「ふ、藤峰様!?」


「藤峰様…!? 今そう仰らなかった、東雲会長…?」

「うそ…! まさか本当に藤峰様が?」


驚きを露わにするのは、無理やり頭を下げさせられているその男だけではなかった。


「…ま、真緒…!」


忘れていたが、隣には花梨達もいる。

バレた…と心配しているんだろう。


「……!?」


ちらっと真裕を見下ろしてみて、驚いた。



「……構いません。頭を上げてください」



…まるで、別人だ。

目付き、表情、口調。

すべてが、まるで別人だった。


「ま……お…?」


俺も…花梨も…修平も…蓮二も。

ただ黙って、呆然と見ているしかなく…。


「誠に申し訳ない。

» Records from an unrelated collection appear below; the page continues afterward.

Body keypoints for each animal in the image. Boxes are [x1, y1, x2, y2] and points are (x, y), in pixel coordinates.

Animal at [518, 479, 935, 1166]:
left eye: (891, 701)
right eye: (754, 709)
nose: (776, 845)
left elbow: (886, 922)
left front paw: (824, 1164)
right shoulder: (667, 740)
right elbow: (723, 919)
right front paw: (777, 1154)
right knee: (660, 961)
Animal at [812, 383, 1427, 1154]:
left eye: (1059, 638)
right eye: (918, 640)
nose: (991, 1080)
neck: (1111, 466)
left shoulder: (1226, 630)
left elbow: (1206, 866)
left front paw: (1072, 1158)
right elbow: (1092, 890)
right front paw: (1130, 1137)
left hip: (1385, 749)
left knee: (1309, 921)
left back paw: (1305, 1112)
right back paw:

ましてこのような若輩者が、貴族の末裔である貴女に…」


顔をあげながらも、まだ謝罪の言葉を口にする東雲会長。


「構いません。触れてはならないというしきたりはもうありません」


「やはり貴女は、先代とは正反対の考えをお持ちのようだ」


そう言う東雲会長に、口元に僅かな笑みをみせて小さく頷いてみせる真裕。

その後にすっと一歩下がり、俺の腕に手を通す。